Friday, December 11, 2015

Moms and teenage boys

Being a mother is not for the faint hearted. The journey is back breaking but let me assure you there are views to melt your heart after you have climbed the hills and crossed the mud. Even in between the cross roads you might catch a butterfly taking flight, if you have the eye for it.

But that is me being poetic, the real version in my house now is slamming of doors, seized gadgets, negotiated homework times and bedtimes, endless pep talks that leave me pepped and the children frozen. When they are not fighting with me they are fighting with each other and then there are the days when dad steps in the game and turns on the heat.

Officially at 13 I have internally declared my son to be a young man. He is hovering over manhood. On certain days he takes massive steps towards independence - both likeable and "flinchable" (I coined that word right now). He comes forward to carry the grocery for me or open doors and pull out the chair which I like, and with equal elan, on other days, he slams the door of his room on my face and stays in bed for hours at end breaking the family rules all at once - flinchable. It is a struggle for sanity and equilibrium. Puberty is a process and does not happen overnight. When I see him as the young man that he is physically, I have to remind myself to also see the child that is not completely gone yet. The two are so blended together, each taking an erratic dominant front that it leaves me confounded.

My husband doesn't understand naps, and associates them with laziness or the elderly.  If my son is in a moving car without distractions, he easily passes out asleep. On weekends, he sleeps till we are tired of him sleeping. I know that I should be worrying about this if he was 29 and living in my basement unemployed and sleeping all day but at 13, his body is telling him it needs more rest. On most days I don't remember this and I assume that the sleep is a reflection of his lack of ambition and end up feeling like the mom of the unemployed 29 year old.

- Data extract:
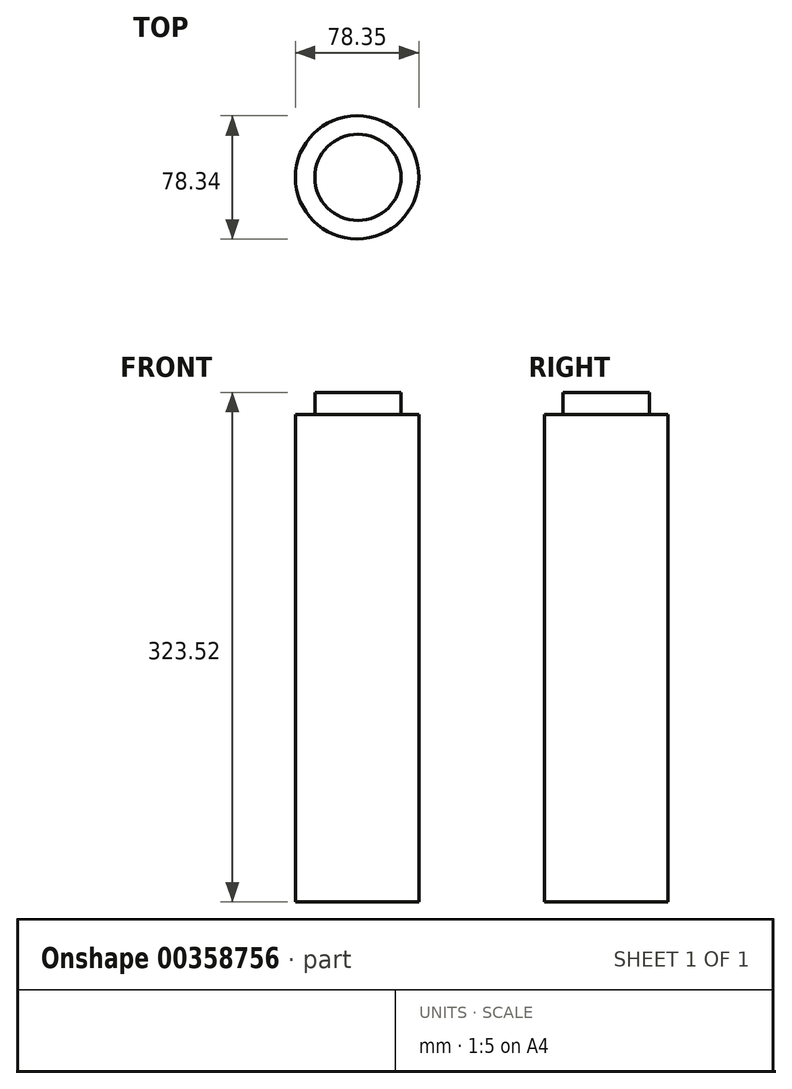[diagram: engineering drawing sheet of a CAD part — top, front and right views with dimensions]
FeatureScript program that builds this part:
annotation { "Feature Type Name" : "Feature", "Feature Type Description" : "" }
export const myFeature = defineFeature(function(context is Context, id is Id, definition is map)
    precondition{}
    {
        {
            var Q0;
            Q0=qCreatedBy(makeId("Top.planeOp"),FACE);
            var sketch = newSketch(context, id + "F0", { "sketchPlane" : qUnion([Q0])});
            skCircle(sketch, "E0", {"center": v(-1.87, 0) * mm, "radius": 39.17 * mm});
            skSolve(sketch);
        }
        {
            var Q0;
            Q0 = qSketchRegion(id + "F0", true);
            extrude(context, id + "F1", {"entities" : qUnion([Q0]), "depth" : 309.5 * mm});
        }
        {
            var Q0;
            Q0=makeQuery(id+"F1.opExtrude","SWEPT_BODY",BODY,{"disambiguationData":[OSD([sQuery(id+"F0.wireOp",EDGE,"E0")])]});
            transform(context, id + "F2", {"entities" : qUnion([Q0]), "transformType" : TransformType.TRANSLATION_3D, "dx" : 0 * mm, "dy" : 0 * mm, "dz" : 25 * mm, "makeCopy" : true});
        }
        {
            var Q0;
            Q0=makeQuery(id+"F2.opPattern","COPY",BODY,{"derivedFrom":makeQuery(id+"F1.opExtrude","SWEPT_BODY",BODY,{"disambiguationData":[OSD([sQuery(id+"F0.wireOp",EDGE,"E0")])]}),"instanceName":"1"});
            var Q1;
            Q1=sQuery(id+"F0.wireOp",VERTEX,"E0.center");
            transform(context, id + "F3", {"entities" : qUnion([Q0]), "transformType" : TransformType.SCALE_UNIFORMLY, "scale" : .7, "scalePoint" : qUnion([Q1]), "makeCopy" : false});
        }
        {
            var Q0;
            Q0=makeQuery(id+"F2.opPattern","COPY",BODY,{"derivedFrom":makeQuery(id+"F1.opExtrude","SWEPT_BODY",BODY,{"disambiguationData":[OSD([sQuery(id+"F0.wireOp",EDGE,"E0")])]}),"instanceName":"1"});
            deleteBodies(context, id + "F4", {"entities" : qUnion([Q0])});
        }
        {
            var Q0;
            Q0=makeQuery(id+"F1.opExtrude","SWEPT_BODY",BODY,{"disambiguationData":[OSD([sQuery(id+"F0.wireOp",EDGE,"E0")])]});
            transform(context, id + "F5", {"entities" : qUnion([Q0]), "transformType" : TransformType.TRANSLATION_3D, "dx" : 0 * mm, "dy" : 0 * mm, "dz" : 14.1 * mm, "makeCopy" : true});
        }
        {
            var Q0;
            Q0=makeQuery(id+"F5.opPattern","COPY",BODY,{"derivedFrom":makeQuery(id+"F1.opExtrude","SWEPT_BODY",BODY,{"disambiguationData":[OSD([sQuery(id+"F0.wireOp",EDGE,"E0")])]}),"instanceName":"1"});
            var Q1;
            Q1=qCreatedBy(makeId("Origin.pointOp"),VERTEX);
            transform(context, id + "F6", {"entities" : qUnion([Q0]), "transformType" : TransformType.SCALE_UNIFORMLY, "scale" : .7, "scalePoint" : qUnion([Q1]), "makeCopy" : false});
        }
        {
            var Q0;
            Q0=makeQuery(id+"F5.opPattern","COPY",FACE,{"derivedFrom":makeQuery(id+"F1.opExtrude","CAP_FACE",FACE,{"disambiguationData":[OSD([sQuery(id+"F0.wireOp",EDGE,"E0")])],"isStart":false}),"instanceName":"1"});
            extrude(context, id + "F7", {"entities" : qUnion([Q0]), "operationType" : NewBodyOperationType.ADD, "depth" : 97 * mm});
        }
    });
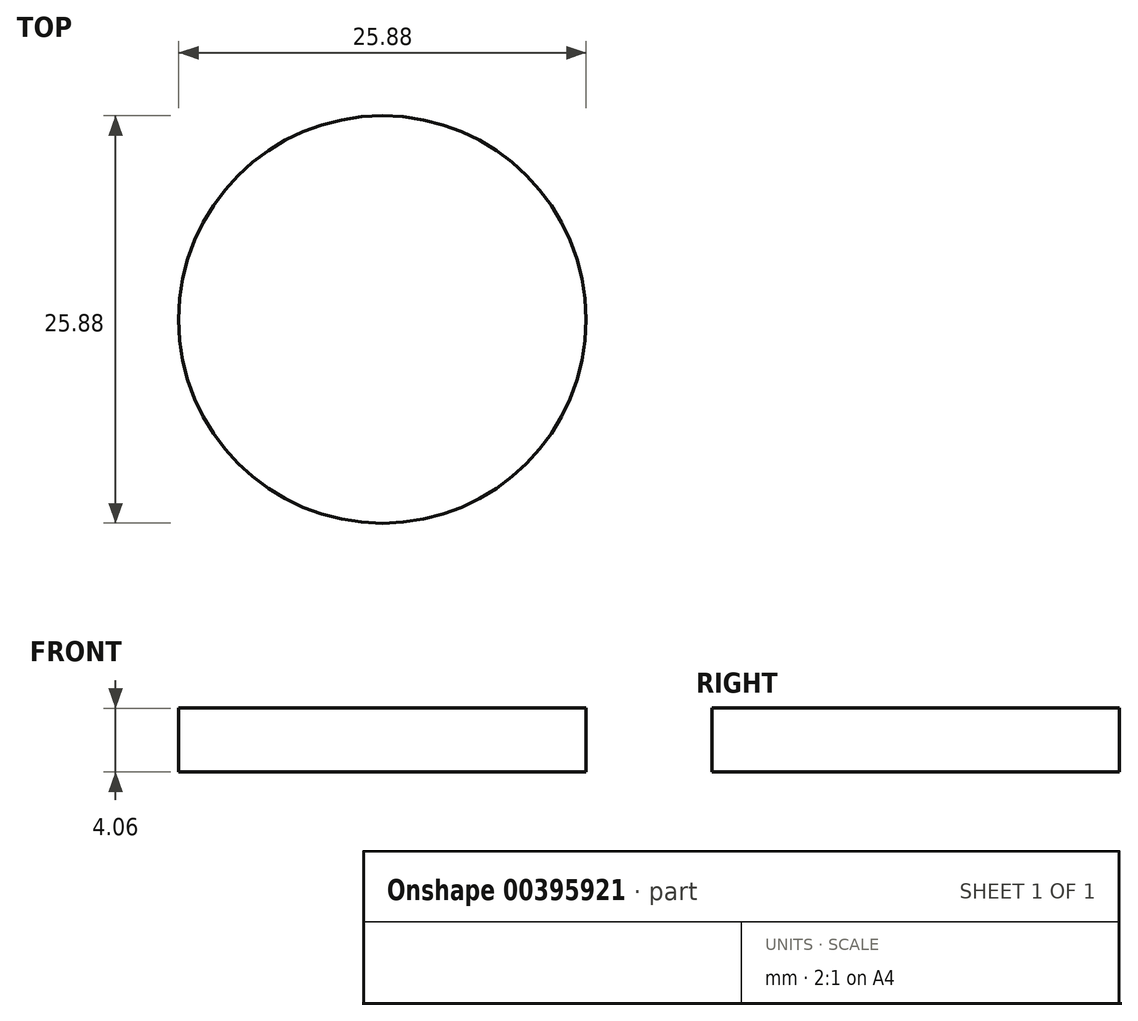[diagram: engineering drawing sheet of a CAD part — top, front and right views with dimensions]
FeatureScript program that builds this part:
annotation { "Feature Type Name" : "Feature", "Feature Type Description" : "" }
export const myFeature = defineFeature(function(context is Context, id is Id, definition is map)
    precondition{}
    {
        {
            var Q0;
            Q0=qCreatedBy(makeId("Top.planeOp"),FACE);
            var sketch = newSketch(context, id + "F0", { "sketchPlane" : qUnion([Q0])});
            skCircle(sketch, "E0", {"center": v(0, 0) * mm, "radius": 12.94 * mm});
            skSolve(sketch);
        }
        {
            var Q0;
            Q0=makeQuery(id+"F0.imprint","IMPRINT",FACE,{"disambiguationData":[TD([[makeQuery(id+"F0.imprint","IMPRINT",EDGE,{"derivedFrom":sQuery(id+"F0.wireOp",EDGE,"E0")}),1.0]])]});
            extrude(context, id + "F1", {"entities" : qUnion([Q0]), "depth" : 4.06 * mm});
        }
    });
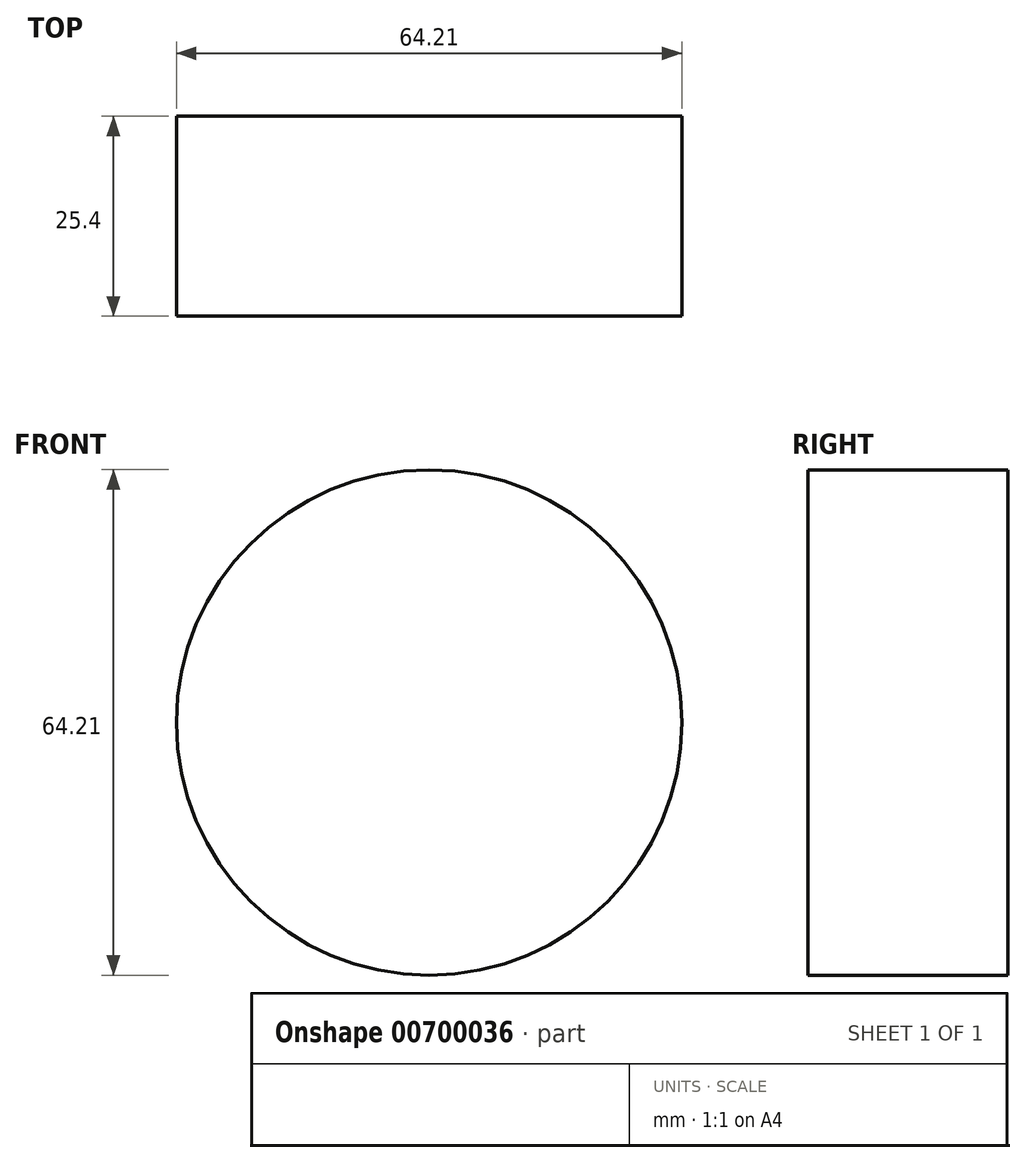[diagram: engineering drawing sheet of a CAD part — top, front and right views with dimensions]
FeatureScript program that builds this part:
annotation { "Feature Type Name" : "Feature", "Feature Type Description" : "" }
export const myFeature = defineFeature(function(context is Context, id is Id, definition is map)
    precondition{}
    {
        {
            var Q0;
            Q0=qCreatedBy(makeId("Front.planeOp"),FACE);
            var sketch = newSketch(context, id + "F0", { "sketchPlane" : qUnion([Q0])});
            skCircle(sketch, "E0", {"center": v(-42.81, 24.46) * mm, "radius": 32.1 * mm});
            skSolve(sketch);
        }
        {
            var Q0;
            Q0 = qSketchRegion(id + "F0", true);
            extrude(context, id + "F1", {"entities" : qUnion([Q0]), "depth" : 25.4 * mm, "offsetDistance" : 25.4 * mm});
        }
    });
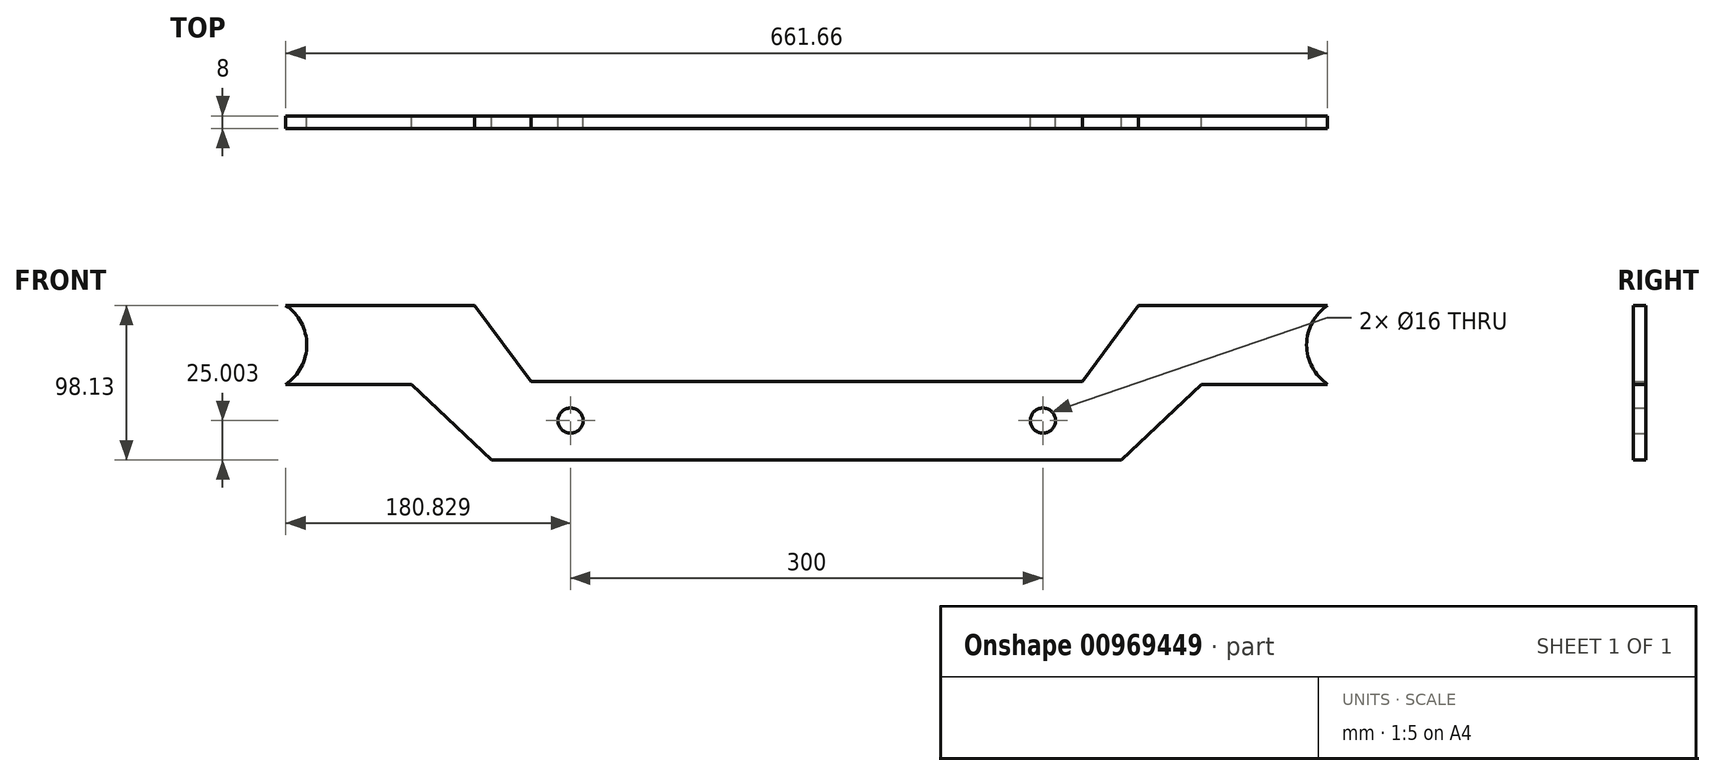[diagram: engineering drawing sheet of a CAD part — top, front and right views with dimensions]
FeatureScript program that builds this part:
annotation { "Feature Type Name" : "Feature", "Feature Type Description" : "" }
export const myFeature = defineFeature(function(context is Context, id is Id, definition is map)
    precondition{}
    {
        {
            var Q0;
            Q0=qCreatedBy(makeId("Front.planeOp"),FACE);
            var sketch = newSketch(context, id + "F0", { "sketchPlane" : qUnion([Q0])});
            skLineSegment(sketch, "E0", {"start": v(-200.2, -56.86) * mm, "end": v(199.8, -56.86) * mm});
            skLineSegment(sketch, "E1", {"start": v(-200.2, -56.86) * mm, "end": v(-251.02, -8.73) * mm});
            skLineSegment(sketch, "E2", {"start": v(-251.02, -8.73) * mm, "end": v(-331.02, -8.73) * mm});
            skLineSegment(sketch, "E3", {"start": v(-331.02, 41.27) * mm, "end": v(-211.02, 41.27) * mm});
            skLineSegment(sketch, "E4", {"start": v(-211.02, 41.27) * mm, "end": v(-175.2, -6.86) * mm});
            skLineSegment(sketch, "E5", {"start": v(-175.2, -6.86) * mm, "end": v(174.8, -6.86) * mm});
            skLineSegment(sketch, "E6", {"start": v(-0.2, -56.86) * mm, "end": v(-0.2, 65.39) * mm, "construction": true});
            skCircle(sketch, "E7", {"center": v(-347.88, 16.27) * mm, "radius": 30.15 * mm});
            skLineSegment(sketch, "E8.MirrorCS", {"start": v(210.64, 41.27) * mm, "end": v(174.8, -6.86) * mm});
            skLineSegment(sketch, "E9.MirrorCS", {"start": v(199.8, -56.86) * mm, "end": v(250.64, -8.73) * mm});
            skLineSegment(sketch, "E10.MirrorCS", {"start": v(250.64, -8.73) * mm, "end": v(330.64, -8.73) * mm});
            skLineSegment(sketch, "E11.MirrorCS", {"start": v(330.64, 41.27) * mm, "end": v(210.64, 41.27) * mm});
            skCircle(sketch, "E12.MirrorC", {"center": v(347.5, 16.27) * mm, "radius": 30.15 * mm});
            skCircle(sketch, "E13", {"center": v(-150.2, -31.86) * mm, "radius": 8 * mm});
            skCircle(sketch, "E14.MirrorC", {"center": v(149.8, -31.86) * mm, "radius": 8 * mm});
            skSolve(sketch);
        }
        {
            var Q0;
            Q0=makeQuery(id+"F0.imprint","IMPRINT",FACE,{"disambiguationData":[TD([[makeQuery(id+"F0.imprint","IMPRINT",EDGE,{"derivedFrom":sQuery(id+"F0.wireOp",EDGE,"E0")}),1.0]])]});
            extrude(context, id + "F1", {"entities" : qUnion([Q0]), "depth" : 8 * mm, "offsetDistance" : 25 * mm});
        }
    });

- Set problem 1:
Answer these about the blog post:
(a) At what age has the writer declared the son a young man?
(b) What does the husband associate naps with?
(c) What word does the writer say was coined on the spot?
- Set problem 2:
Reproduce the part of the blog post that begins at the words "My husband doesn't" and stops after "29 year old.".
- Set problem 3:
List every helpful thing the blog post says the son comes forward to do for the writer.
The items after the blog post are separate material and have nothing to do with it.

- Complete output 1:
(a) 13
(b) Laziness or the elderly
(c) "Flinchable"

- Complete output 2:
My husband doesn't understand naps, and associates them with laziness or the elderly.  If my son is in a moving car without distractions, he easily passes out asleep. On weekends, he sleeps till we are tired of him sleeping. I know that I should be worrying about this if he was 29 and living in my basement unemployed and sleeping all day but at 13, his body is telling him it needs more rest. On most days I don't remember this and I assume that the sleep is a reflection of his lack of ambition and end up feeling like the mom of the unemployed 29 year old.

- Complete output 3:
- Carry the grocery
- Open doors
- Pull out the chair